Charlie's suggestion was sympathetic, perfectly timed. I didn't know then there could be a double-cross within a double-cross. Nor did I know Charlie. It helped me to talk. I entered his shabby confessional.

'I had a way-out sort of job,' I told him. 'I started a rock museum in Johannesburg — you've seen those old rocks which are etched with the outlines of wild animals. I became interested in them at university.;

'There are lots of them down on the diggings near Lichtenburg,' remarked Charlie.

'Lichtenburg!' I burst out. 'I'll never forget Lichtenburg There had been a concentration of my rocks on the edge of what once had been the site of one of the world's great diamond rushes — at Lichtenburg, in the Western Transvaal. It was winter when I arrived. The veld looked like a gigantic graveyard of earth mounds from abandoned, worked-out claims. An icy wind whipped the dust off them. I spotted a hut made of old grain sacks and a surly Hottentot working a trommel, or diamond washing machine, nearby. I asked my way. The man gestured to the hut. A voice called to enter. Lying inside a sleeping-bag on the floor and covered with a dirty, stinking kaross was — Rankin.

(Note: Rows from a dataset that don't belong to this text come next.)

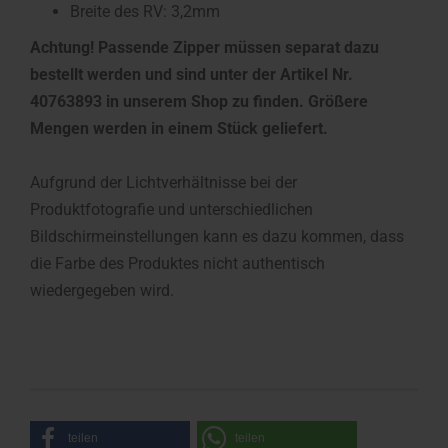
Breite des RV: 3,2mm
Achtung! Passende Zipper müssen separat dazu
bestellt werden und sind unter der Artikel Nr.
40763893 in unserem Shop zu finden. Größere
Mengen werden in einem Stück geliefert.
Aufgrund der Lichtverhältnisse bei der
Produktfotografie und unterschiedlichen
Bildschirmeinstellungen kann es dazu kommen, dass
die Farbe des Produktes nicht authentisch
wiedergegeben wird.
teilen
teilen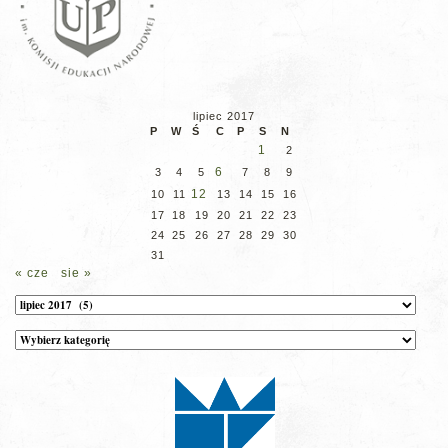
lipiec 2017
P
W
Ś
C
P
S
N
1
2
6
3
4
5
7
8
9
12
10
11
13
14
15
16
17
18
19
20
21
22
23
24
25
26
27
28
29
30
31
« cze
sie »
Archiwum
Kategorie
wpisów
na
stronie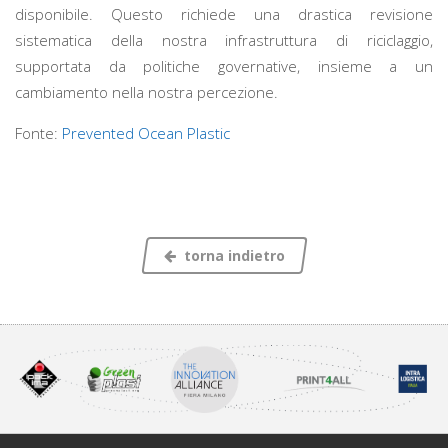
disponibile. Questo richiede una drastica revisione
sistematica della nostra infrastruttura di riciclaggio,
supportata da politiche governative, insieme a un
cambiamento nella nostra percezione.
Fonte:
Prevented Ocean Plastic
torna indietro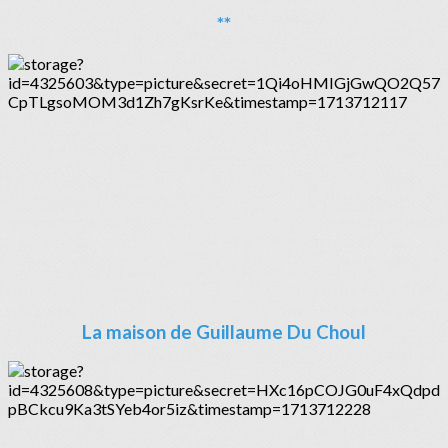
**
La maison de Guillaume Du Choul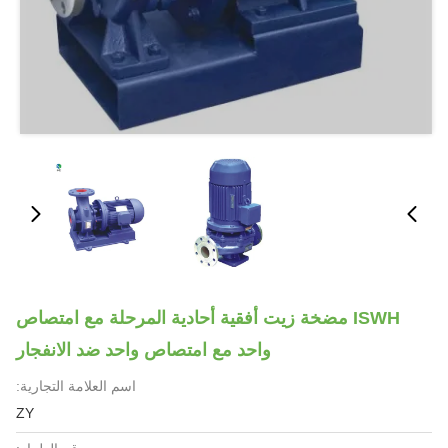
ISWH مضخة زيت أفقية أحادية المرحلة مع امتصاص
واحد مع امتصاص واحد ضد الانفجار
اسم العلامة التجارية:
ZY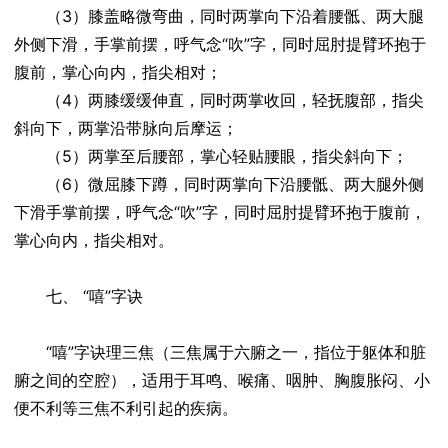
（3）膝盖略微弯曲，同时两掌向下沿着腰骶、两大腿
外侧下滑，手掌前摆，呼气念“吹”字，同时屈肘提臂环抱于
腹前，掌心向内，指尖相对；
（4）两膝缓缓伸直，同时两掌收回，轻抚腹部，指尖
斜向下，两掌沿带脉向后摩运；
（5）两掌至后腰部，掌心轻贴腰眼，指尖斜向下；
（6）微屈膝下蹲，同时两掌向下沿腰骶、两大腿外侧
下滑手掌前摆，呼气念“吹”字，同时屈肘提臂环抱于腹前，
掌心向内，指尖相对。
七、 “嘻”字诀
“嘻”字诀理三焦（三焦属于六腑之一，指位于躯体和脏
腑之间的空腔），适用于耳鸣、喉痛、咽肿、胸腹胀闷、小
便不利等三焦不利引起的疾病。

I had remembered him from my boyhood as a tall, restless, wiry man with a shock of dark hair. Now his face under its tan was gaunt with pneumonia and hunger, but if he hadn't been as tough as an old boot and in remarkable physical shape for his age he would have been dead. The interior was grim: a paraffin box for a bedside table; and on it a guttered candle, a tiny solid-meths stove, a mug and a bottle of brandy. I offered to take him to hospital but he refused. I then tried money — it would have been strange to have put a few dollars into hands which had once held an untold fortune in the shape of the Cullinan — but he refused that too. He said he had resources in the form of diamonds but he couldn't trust the Hottentot to take them to a diamond dealer called Cohen who ran a shop some miles away. He and Cohen had had close dealings in the past. Would I oblige? I did — and walked straight into a police trap. Cohen was a police stooge. When I was arrested I told my story about Rankin. Cohen swore he had never heard of him. I took the detectives next day to Rankin's claim. There wasn't a sign of him or the Hottentot, who had accompanied me to Cohen's and obviously tipped Rankin off. Even my lawyer refused to credit that Rankin had ever existed. I never got to the bottom of the Cohen-Rankin set-up. All I knew was that I took the rap.